Okay. You’ve released some figures today around non-compliant jobseekers who miss five or more job interviews. It is estimated that there are about 93,000 of them and I think you’ve put a cost on this through that data mining program that $220,000 over their lifetime. I think most people on welfare would actually prefer to have a job – do you disagree with that point?

MINISTER PORTER:

No – I completely agree. What is very interesting about that data, so that during someone’s working life, so before age 65, we know that there is about a 100,000 who persistently and repetitively don’t comply with the very important mutual obligations like turning up for a job interview. What we can see through the data is that the performance and the outcomes for that group are terrible and much worse than they are for the average person who is on Newstart.
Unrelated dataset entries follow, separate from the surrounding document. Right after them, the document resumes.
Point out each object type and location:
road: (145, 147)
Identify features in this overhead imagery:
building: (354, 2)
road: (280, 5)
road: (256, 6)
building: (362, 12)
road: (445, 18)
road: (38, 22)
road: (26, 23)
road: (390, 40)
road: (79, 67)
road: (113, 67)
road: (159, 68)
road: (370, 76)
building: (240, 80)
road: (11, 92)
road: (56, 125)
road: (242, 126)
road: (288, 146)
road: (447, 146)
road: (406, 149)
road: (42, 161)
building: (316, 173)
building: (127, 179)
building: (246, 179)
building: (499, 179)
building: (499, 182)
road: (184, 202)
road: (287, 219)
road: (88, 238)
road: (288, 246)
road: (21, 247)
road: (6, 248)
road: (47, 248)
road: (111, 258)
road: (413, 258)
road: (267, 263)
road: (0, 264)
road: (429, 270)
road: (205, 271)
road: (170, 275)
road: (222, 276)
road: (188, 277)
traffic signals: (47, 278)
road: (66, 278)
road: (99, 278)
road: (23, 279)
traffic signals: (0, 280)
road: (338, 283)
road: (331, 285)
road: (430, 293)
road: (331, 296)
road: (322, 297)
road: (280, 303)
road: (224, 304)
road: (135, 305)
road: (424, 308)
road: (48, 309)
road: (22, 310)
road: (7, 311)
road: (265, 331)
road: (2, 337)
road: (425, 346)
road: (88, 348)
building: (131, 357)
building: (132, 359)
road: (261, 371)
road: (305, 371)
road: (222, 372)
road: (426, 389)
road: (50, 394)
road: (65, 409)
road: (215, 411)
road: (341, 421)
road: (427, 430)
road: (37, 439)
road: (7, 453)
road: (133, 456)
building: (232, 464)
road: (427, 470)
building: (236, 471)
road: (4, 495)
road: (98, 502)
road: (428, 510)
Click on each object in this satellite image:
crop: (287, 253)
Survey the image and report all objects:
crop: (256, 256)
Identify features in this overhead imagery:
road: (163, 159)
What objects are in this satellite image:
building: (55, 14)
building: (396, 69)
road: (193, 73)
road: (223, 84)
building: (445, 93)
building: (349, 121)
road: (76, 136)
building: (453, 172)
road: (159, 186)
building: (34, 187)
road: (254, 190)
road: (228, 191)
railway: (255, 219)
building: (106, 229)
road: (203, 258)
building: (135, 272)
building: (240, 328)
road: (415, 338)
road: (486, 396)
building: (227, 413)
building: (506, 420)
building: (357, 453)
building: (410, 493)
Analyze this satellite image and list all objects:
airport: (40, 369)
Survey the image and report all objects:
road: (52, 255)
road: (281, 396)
I come back to that figure that I raised earlier that generally speaking, 23% of people who are on Newstart, they move off it in 3 months so our task as a government is to try and better devise the system and better devise the rules to ensure that that 23% becomes a larger percentage who move off more quickly. So what we want to see if people moving off the payment more quickly, this is not about stigmatizing or making judgments of people Part of what this bill does actually with respect to that 100,000 people who persistently non-comply is try and identify the barriers to employment much earlier than we do in the system at the moment and make sure that the assistance flows to the people more quickly.

SABRA LANE:

Alright just quickly, the robo-debt recovery program Senate Committee Report handed down its findings last night suggesting that the scheme be suspended until procedural fairness issues its identified are fixed. Will you do that and will you apologise to the people that have been distressed and caught out by this?

MINISTER PORTER:

So there has been two recent reports, you’ve just referred to one which is a parliamentary committee report, there has also been an ombudsman report we certainly prefer the ombudsman’s view which is essentially that this is a fair and rational system to recover taxpayers money where it has been overpaid. I must say that I think that the report you’ve just mentioned is very much a political report. And there is a strong minority but descanting view in that report. But the –

SABRA LANE:

Will you apologise?

MINISTER PORTER:

Well this is not a matter for apology, what the taxpayer I think expects is that when we – in my portfolio we move out the door each year near on 150billion and what we have is a responsibility to the taxpayer to make sure that we are paying people exactly what it is that they are dutifully required to receive and no more, and no less. Now what happens unfortunately under the previous government is there was not requisite effort put in to making sure that people were paid the right amount. And there were a massive amount of overpayments that occur in the system. Now we’re actually tackling that problem so that is not a matter that we would apologise for. There have been a whole range of refinements to the debt recovery system but it is a very important part of what we’re doing because the taxpayer must expect that people are not being overpaid.